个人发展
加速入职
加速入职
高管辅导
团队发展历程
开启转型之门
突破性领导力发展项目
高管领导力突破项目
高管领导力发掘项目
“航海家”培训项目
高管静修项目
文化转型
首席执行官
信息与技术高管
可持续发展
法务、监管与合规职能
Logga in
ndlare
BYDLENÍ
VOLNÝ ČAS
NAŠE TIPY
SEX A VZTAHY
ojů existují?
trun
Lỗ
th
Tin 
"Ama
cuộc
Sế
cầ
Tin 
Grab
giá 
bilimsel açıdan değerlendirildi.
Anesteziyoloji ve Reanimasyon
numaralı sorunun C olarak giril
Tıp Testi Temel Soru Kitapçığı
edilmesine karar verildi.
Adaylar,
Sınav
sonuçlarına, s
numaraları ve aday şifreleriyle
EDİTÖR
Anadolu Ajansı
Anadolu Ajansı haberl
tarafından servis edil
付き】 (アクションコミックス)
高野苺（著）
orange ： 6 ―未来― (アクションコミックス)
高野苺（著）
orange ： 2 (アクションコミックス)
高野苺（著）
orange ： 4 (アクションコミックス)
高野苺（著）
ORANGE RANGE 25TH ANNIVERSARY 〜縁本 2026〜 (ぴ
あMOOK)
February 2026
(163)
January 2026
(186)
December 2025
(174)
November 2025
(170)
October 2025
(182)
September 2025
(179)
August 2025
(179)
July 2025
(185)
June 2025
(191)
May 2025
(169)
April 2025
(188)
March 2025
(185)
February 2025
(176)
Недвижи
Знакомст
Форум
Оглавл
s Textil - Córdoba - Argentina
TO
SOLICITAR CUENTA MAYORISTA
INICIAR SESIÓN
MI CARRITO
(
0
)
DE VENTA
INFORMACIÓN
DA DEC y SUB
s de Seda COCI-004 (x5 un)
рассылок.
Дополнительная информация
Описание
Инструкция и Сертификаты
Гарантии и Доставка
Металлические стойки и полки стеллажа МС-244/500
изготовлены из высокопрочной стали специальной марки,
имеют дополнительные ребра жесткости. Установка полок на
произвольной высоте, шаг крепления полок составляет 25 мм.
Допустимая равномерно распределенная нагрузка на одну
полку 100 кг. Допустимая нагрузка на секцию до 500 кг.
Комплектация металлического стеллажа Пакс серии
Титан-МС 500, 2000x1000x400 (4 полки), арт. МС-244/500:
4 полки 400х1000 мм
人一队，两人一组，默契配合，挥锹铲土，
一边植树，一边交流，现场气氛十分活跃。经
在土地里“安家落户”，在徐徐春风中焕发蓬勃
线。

______

## Consigne
Recopiez à l'identique, s'il vous plaît, le passage qui va du début des items jusqu'à la ligne contenant « Anesteziyoloji ve Reanimasyon », cette ligne comprise.

## Corrigé
个人发展
加速入职
加速入职
高管辅导
团队发展历程
开启转型之门
突破性领导力发展项目
高管领导力突破项目
高管领导力发掘项目
“航海家”培训项目
高管静修项目
文化转型
首席执行官
信息与技术高管
可持续发展
法务、监管与合规职能
Logga in
ndlare
BYDLENÍ
VOLNÝ ČAS
NAŠE TIPY
SEX A VZTAHY
ojů existují?
trun
Lỗ
th
Tin 
"Ama
cuộc
Sế
cầ
Tin 
Grab
giá 
bilimsel açıdan değerlendirildi.
Anesteziyoloji ve Reanimasyon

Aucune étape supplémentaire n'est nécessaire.